The approach of Public Health England includes:
- A concerted effort to promote sexual health and change public attitude towards safe sex
- Robust contact tracing of cases of STIs especially for antibiotic resistant infections
- Ongoing surveillance of antibiotic resistance in STIs to detect and respond to outbreaks in a timely and effective manner
- Promotion of appropriate treatment of gonorrhoea with dual therapy and test of cure following treatment
So why does that test result you are looking at matter?
So let’s go back to the scenario at the start of this blog; the N. gonorrhoea resistant to Ceftriaxone, Azithromycin, Doxycycline, Cefixime and Ciprofloxacin and what to do about it. This is what I would do:
- Confirm the identification of the bacterium; is it definitely N. gonorrhoea and is the growth pure?
- Check the reported antibiotic sensitivities against the culture plates; is the reported resistance correct compared to the zone sizes
- Test Ceftriaxone and Azithromycin sensitivity by MIC e.g. using Etest if available as this is much more accurate than disc diffusion and often shows that the original resistant result was incorrect
- Repeat disc diffusion tests to confirm all sensitivity and resistance results
- Alert the Duty Microbiologist to the result
- Prepare the isolate for sending to the reference laboratory for further testing and confirmation
- Consider how to write this up for the New England Journal of Medicine, as this is significant and extremely rare!
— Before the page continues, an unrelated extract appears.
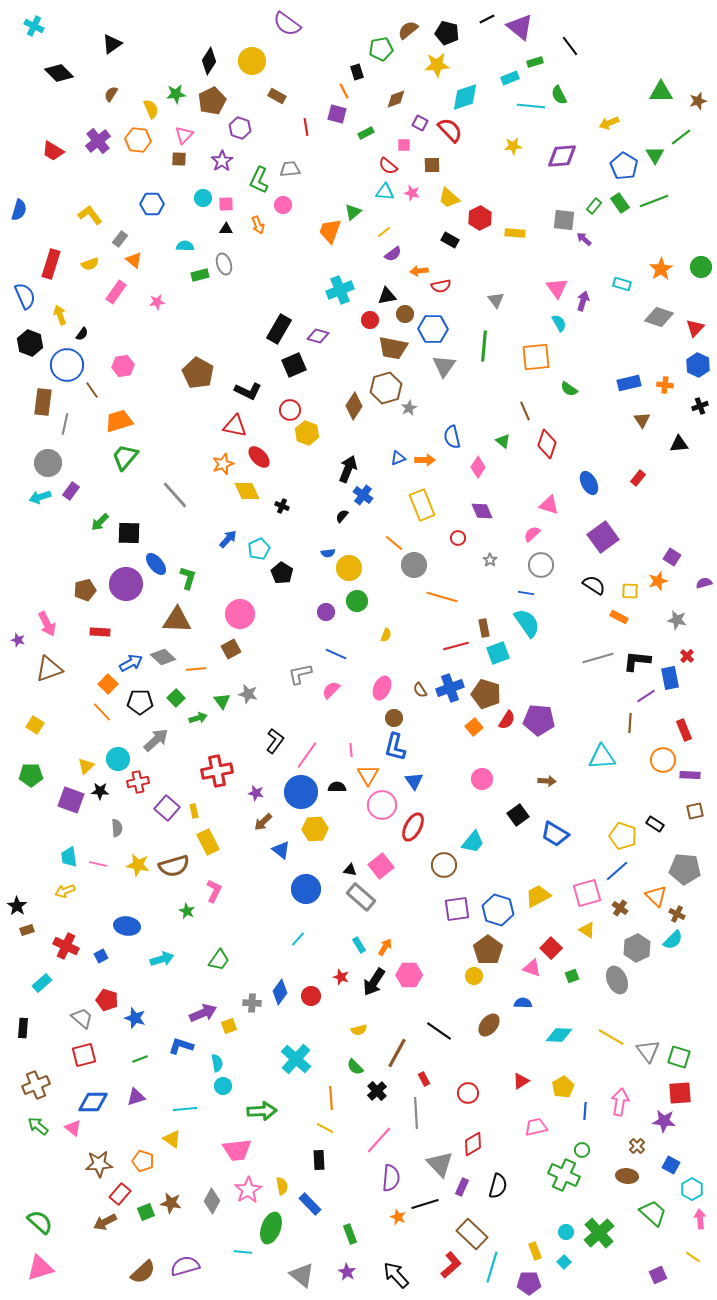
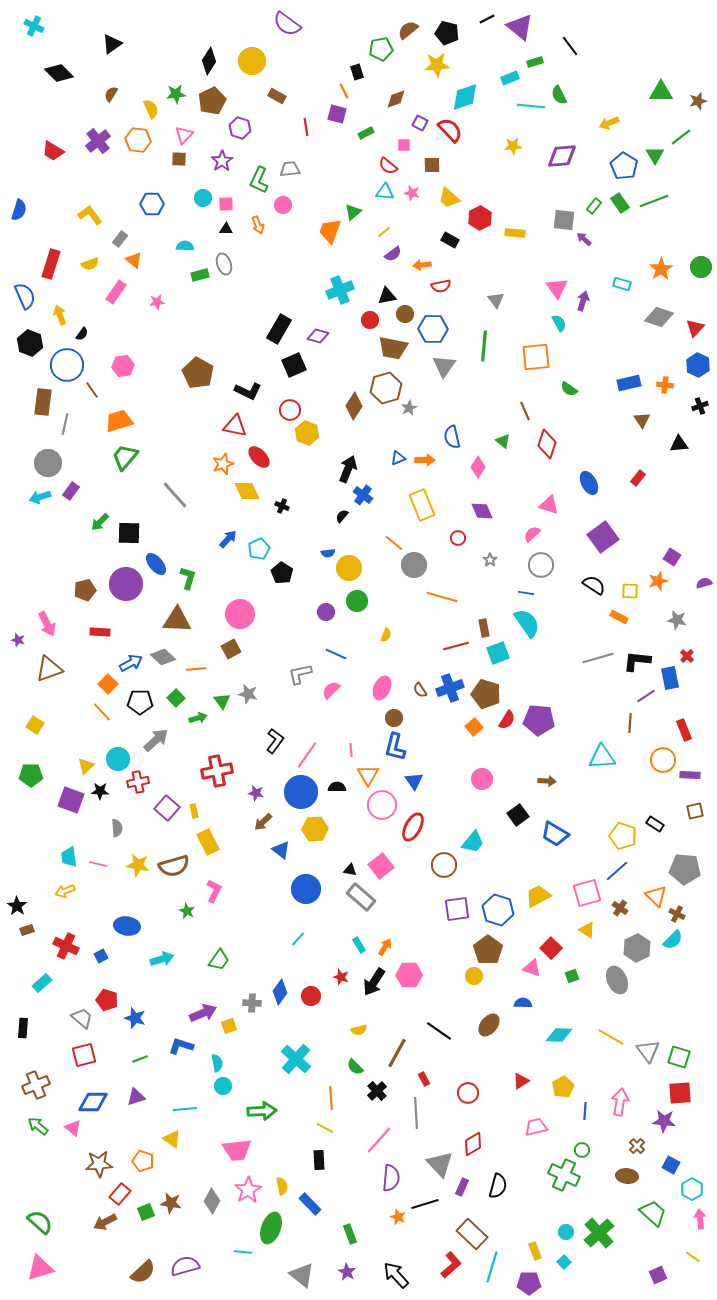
orange arrow at (419, 271): moved 3 px right, 6 px up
So you repeat the tests, check the MICs and realise that the microorganism is actually sensitive to both Ceftriaxone and Azithromycin! You heave a sigh of relief and calmly send the result through to the Consultant Microbiologist for authorisation. Another crisis averted…although resistance remains at large.
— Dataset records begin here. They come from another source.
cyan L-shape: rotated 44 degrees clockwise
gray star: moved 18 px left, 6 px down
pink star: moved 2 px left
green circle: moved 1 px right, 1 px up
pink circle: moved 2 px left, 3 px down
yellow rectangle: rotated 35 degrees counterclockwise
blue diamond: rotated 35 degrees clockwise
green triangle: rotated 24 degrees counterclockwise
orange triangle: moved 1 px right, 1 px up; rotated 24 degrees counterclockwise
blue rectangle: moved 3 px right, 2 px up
On the 21st September 2016 the United Nations held a general assembly to discuss the problem of antimicrobial resistance. The World agrees that something needs to be done, in fact it has been on the UK political agenda since “Getting ahead of the curve” in 2001, and although there maybe international agreement as to what needs to be done, no one knows exactly how to overcome the barriers to achieve this.